● OBJECTIVE
Return the data below line for line, changing nothing.
-- START DATA EXCERPTS --
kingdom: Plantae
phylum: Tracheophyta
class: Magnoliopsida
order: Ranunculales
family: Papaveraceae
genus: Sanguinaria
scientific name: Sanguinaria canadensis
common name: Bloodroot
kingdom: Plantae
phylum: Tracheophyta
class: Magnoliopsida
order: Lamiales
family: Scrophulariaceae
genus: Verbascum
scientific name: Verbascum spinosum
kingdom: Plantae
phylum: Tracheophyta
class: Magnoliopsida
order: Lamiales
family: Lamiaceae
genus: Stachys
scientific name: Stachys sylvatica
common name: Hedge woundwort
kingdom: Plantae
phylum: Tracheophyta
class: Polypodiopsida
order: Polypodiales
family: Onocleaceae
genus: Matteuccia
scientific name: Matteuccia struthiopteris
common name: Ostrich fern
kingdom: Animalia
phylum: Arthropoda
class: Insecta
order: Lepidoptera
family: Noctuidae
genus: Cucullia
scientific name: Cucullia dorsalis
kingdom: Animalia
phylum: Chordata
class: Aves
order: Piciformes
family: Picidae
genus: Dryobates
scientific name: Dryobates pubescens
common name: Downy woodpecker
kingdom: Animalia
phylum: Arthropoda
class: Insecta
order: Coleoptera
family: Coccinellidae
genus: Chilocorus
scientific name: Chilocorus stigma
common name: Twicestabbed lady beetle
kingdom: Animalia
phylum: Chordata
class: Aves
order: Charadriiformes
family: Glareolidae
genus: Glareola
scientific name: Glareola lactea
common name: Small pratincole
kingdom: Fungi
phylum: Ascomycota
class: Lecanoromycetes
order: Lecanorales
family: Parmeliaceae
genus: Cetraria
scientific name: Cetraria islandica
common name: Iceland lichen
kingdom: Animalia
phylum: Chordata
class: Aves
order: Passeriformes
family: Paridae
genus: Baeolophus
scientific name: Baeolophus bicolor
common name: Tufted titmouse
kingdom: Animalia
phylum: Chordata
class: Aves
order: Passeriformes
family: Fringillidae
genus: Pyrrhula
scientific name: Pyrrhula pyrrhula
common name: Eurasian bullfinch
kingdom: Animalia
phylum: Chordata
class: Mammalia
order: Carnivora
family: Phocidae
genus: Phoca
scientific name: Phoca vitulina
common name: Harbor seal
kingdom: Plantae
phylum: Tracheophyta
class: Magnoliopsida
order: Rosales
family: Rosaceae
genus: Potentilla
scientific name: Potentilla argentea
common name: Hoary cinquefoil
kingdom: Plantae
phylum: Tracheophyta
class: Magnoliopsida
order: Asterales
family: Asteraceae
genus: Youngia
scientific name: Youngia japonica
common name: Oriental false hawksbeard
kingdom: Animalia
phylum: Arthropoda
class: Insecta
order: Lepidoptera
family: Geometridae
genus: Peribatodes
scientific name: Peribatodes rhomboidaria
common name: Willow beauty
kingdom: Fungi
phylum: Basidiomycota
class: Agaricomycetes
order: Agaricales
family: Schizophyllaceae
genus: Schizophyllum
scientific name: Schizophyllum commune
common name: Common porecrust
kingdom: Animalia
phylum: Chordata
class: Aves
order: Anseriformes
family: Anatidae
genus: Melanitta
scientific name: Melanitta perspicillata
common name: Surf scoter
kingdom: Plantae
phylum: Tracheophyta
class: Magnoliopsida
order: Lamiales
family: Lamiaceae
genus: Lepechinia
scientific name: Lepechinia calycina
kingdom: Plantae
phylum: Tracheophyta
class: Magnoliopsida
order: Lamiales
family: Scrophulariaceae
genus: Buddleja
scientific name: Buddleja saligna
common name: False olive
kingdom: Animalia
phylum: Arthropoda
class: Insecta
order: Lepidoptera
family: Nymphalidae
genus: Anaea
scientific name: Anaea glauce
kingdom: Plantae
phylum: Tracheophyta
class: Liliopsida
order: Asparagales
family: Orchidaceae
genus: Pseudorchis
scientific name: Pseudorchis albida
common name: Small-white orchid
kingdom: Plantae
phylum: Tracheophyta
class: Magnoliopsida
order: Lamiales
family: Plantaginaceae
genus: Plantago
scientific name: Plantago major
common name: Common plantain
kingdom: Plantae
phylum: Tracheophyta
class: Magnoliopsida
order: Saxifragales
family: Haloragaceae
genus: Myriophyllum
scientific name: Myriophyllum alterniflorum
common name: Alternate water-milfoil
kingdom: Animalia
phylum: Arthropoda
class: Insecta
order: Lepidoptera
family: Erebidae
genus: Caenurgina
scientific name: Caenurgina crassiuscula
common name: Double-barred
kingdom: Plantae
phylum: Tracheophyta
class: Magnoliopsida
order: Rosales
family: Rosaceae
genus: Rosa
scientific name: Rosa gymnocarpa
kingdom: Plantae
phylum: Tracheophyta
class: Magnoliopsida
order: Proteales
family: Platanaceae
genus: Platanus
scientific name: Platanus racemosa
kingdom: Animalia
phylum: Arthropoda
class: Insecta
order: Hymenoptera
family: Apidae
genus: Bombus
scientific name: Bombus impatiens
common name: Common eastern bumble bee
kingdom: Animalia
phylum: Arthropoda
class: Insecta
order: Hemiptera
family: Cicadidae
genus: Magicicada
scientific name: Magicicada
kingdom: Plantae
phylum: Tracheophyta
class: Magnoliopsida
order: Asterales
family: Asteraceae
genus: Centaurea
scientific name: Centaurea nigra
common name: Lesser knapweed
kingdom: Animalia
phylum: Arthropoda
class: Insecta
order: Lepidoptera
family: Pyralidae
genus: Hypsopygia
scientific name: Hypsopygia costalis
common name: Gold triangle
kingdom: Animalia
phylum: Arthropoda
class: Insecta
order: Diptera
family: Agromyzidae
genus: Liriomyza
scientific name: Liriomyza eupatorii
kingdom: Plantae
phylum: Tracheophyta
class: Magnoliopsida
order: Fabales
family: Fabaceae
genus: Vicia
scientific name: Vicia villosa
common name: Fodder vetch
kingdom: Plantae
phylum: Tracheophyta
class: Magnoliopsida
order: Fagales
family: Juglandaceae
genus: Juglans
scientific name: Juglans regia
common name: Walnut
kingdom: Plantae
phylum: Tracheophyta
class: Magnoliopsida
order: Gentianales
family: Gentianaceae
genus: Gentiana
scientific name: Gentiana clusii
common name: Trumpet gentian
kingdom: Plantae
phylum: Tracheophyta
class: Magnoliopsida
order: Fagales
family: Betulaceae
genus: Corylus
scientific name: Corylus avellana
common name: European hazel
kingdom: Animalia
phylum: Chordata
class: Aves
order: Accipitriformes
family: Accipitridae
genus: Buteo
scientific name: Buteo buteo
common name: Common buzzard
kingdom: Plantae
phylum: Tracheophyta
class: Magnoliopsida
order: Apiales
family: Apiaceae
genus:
-- END DATA EXCERPTS --
● COMPLETE OUTPUT
kingdom: Plantae
phylum: Tracheophyta
class: Magnoliopsida
order: Ranunculales
family: Papaveraceae
genus: Sanguinaria
scientific name: Sanguinaria canadensis
common name: Bloodroot
kingdom: Plantae
phylum: Tracheophyta
class: Magnoliopsida
order: Lamiales
family: Scrophulariaceae
genus: Verbascum
scientific name: Verbascum spinosum
kingdom: Plantae
phylum: Tracheophyta
class: Magnoliopsida
order: Lamiales
family: Lamiaceae
genus: Stachys
scientific name: Stachys sylvatica
common name: Hedge woundwort
kingdom: Plantae
phylum: Tracheophyta
class: Polypodiopsida
order: Polypodiales
family: Onocleaceae
genus: Matteuccia
scientific name: Matteuccia struthiopteris
common name: Ostrich fern
kingdom: Animalia
phylum: Arthropoda
class: Insecta
order: Lepidoptera
family: Noctuidae
genus: Cucullia
scientific name: Cucullia dorsalis
kingdom: Animalia
phylum: Chordata
class: Aves
order: Piciformes
family: Picidae
genus: Dryobates
scientific name: Dryobates pubescens
common name: Downy woodpecker
kingdom: Animalia
phylum: Arthropoda
class: Insecta
order: Coleoptera
family: Coccinellidae
genus: Chilocorus
scientific name: Chilocorus stigma
common name: Twicestabbed lady beetle
kingdom: Animalia
phylum: Chordata
class: Aves
order: Charadriiformes
family: Glareolidae
genus: Glareola
scientific name: Glareola lactea
common name: Small pratincole
kingdom: Fungi
phylum: Ascomycota
class: Lecanoromycetes
order: Lecanorales
family: Parmeliaceae
genus: Cetraria
scientific name: Cetraria islandica
common name: Iceland lichen
kingdom: Animalia
phylum: Chordata
class: Aves
order: Passeriformes
family: Paridae
genus: Baeolophus
scientific name: Baeolophus bicolor
common name: Tufted titmouse
kingdom: Animalia
phylum: Chordata
class: Aves
order: Passeriformes
family: Fringillidae
genus: Pyrrhula
scientific name: Pyrrhula pyrrhula
common name: Eurasian bullfinch
kingdom: Animalia
phylum: Chordata
class: Mammalia
order: Carnivora
family: Phocidae
genus: Phoca
scientific name: Phoca vitulina
common name: Harbor seal
kingdom: Plantae
phylum: Tracheophyta
class: Magnoliopsida
order: Rosales
family: Rosaceae
genus: Potentilla
scientific name: Potentilla argentea
common name: Hoary cinquefoil
kingdom: Plantae
phylum: Tracheophyta
class: Magnoliopsida
order: Asterales
family: Asteraceae
genus: Youngia
scientific name: Youngia japonica
common name: Oriental false hawksbeard
kingdom: Animalia
phylum: Arthropoda
class: Insecta
order: Lepidoptera
family: Geometridae
genus: Peribatodes
scientific name: Peribatodes rhomboidaria
common name: Willow beauty
kingdom: Fungi
phylum: Basidiomycota
class: Agaricomycetes
order: Agaricales
family: Schizophyllaceae
genus: Schizophyllum
scientific name: Schizophyllum commune
common name: Common porecrust
kingdom: Animalia
phylum: Chordata
class: Aves
order: Anseriformes
family: Anatidae
genus: Melanitta
scientific name: Melanitta perspicillata
common name: Surf scoter
kingdom: Plantae
phylum: Tracheophyta
class: Magnoliopsida
order: Lamiales
family: Lamiaceae
genus: Lepechinia
scientific name: Lepechinia calycina
kingdom: Plantae
phylum: Tracheophyta
class: Magnoliopsida
order: Lamiales
family: Scrophulariaceae
genus: Buddleja
scientific name: Buddleja saligna
common name: False olive
kingdom: Animalia
phylum: Arthropoda
class: Insecta
order: Lepidoptera
family: Nymphalidae
genus: Anaea
scientific name: Anaea glauce
kingdom: Plantae
phylum: Tracheophyta
class: Liliopsida
order: Asparagales
family: Orchidaceae
genus: Pseudorchis
scientific name: Pseudorchis albida
common name: Small-white orchid
kingdom: Plantae
phylum: Tracheophyta
class: Magnoliopsida
order: Lamiales
family: Plantaginaceae
genus: Plantago
scientific name: Plantago major
common name: Common plantain
kingdom: Plantae
phylum: Tracheophyta
class: Magnoliopsida
order: Saxifragales
family: Haloragaceae
genus: Myriophyllum
scientific name: Myriophyllum alterniflorum
common name: Alternate water-milfoil
kingdom: Animalia
phylum: Arthropoda
class: Insecta
order: Lepidoptera
family: Erebidae
genus: Caenurgina
scientific name: Caenurgina crassiuscula
common name: Double-barred
kingdom: Plantae
phylum: Tracheophyta
class: Magnoliopsida
order: Rosales
family: Rosaceae
genus: Rosa
scientific name: Rosa gymnocarpa
kingdom: Plantae
phylum: Tracheophyta
class: Magnoliopsida
order: Proteales
family: Platanaceae
genus: Platanus
scientific name: Platanus racemosa
kingdom: Animalia
phylum: Arthropoda
class: Insecta
order: Hymenoptera
family: Apidae
genus: Bombus
scientific name: Bombus impatiens
common name: Common eastern bumble bee
kingdom: Animalia
phylum: Arthropoda
class: Insecta
order: Hemiptera
family: Cicadidae
genus: Magicicada
scientific name: Magicicada
kingdom: Plantae
phylum: Tracheophyta
class: Magnoliopsida
order: Asterales
family: Asteraceae
genus: Centaurea
scientific name: Centaurea nigra
common name: Lesser knapweed
kingdom: Animalia
phylum: Arthropoda
class: Insecta
order: Lepidoptera
family: Pyralidae
genus: Hypsopygia
scientific name: Hypsopygia costalis
common name: Gold triangle
kingdom: Animalia
phylum: Arthropoda
class: Insecta
order: Diptera
family: Agromyzidae
genus: Liriomyza
scientific name: Liriomyza eupatorii
kingdom: Plantae
phylum: Tracheophyta
class: Magnoliopsida
order: Fabales
family: Fabaceae
genus: Vicia
scientific name: Vicia villosa
common name: Fodder vetch
kingdom: Plantae
phylum: Tracheophyta
class: Magnoliopsida
order: Fagales
family: Juglandaceae
genus: Juglans
scientific name: Juglans regia
common name: Walnut
kingdom: Plantae
phylum: Tracheophyta
class: Magnoliopsida
order: Gentianales
family: Gentianaceae
genus: Gentiana
scientific name: Gentiana clusii
common name: Trumpet gentian
kingdom: Plantae
phylum: Tracheophyta
class: Magnoliopsida
order: Fagales
family: Betulaceae
genus: Corylus
scientific name: Corylus avellana
common name: European hazel
kingdom: Animalia
phylum: Chordata
class: Aves
order: Accipitriformes
family: Accipitridae
genus: Buteo
scientific name: Buteo buteo
common name: Common buzzard
kingdom: Plantae
phylum: Tracheophyta
class: Magnoliopsida
order: Apiales
family: Apiaceae
genus:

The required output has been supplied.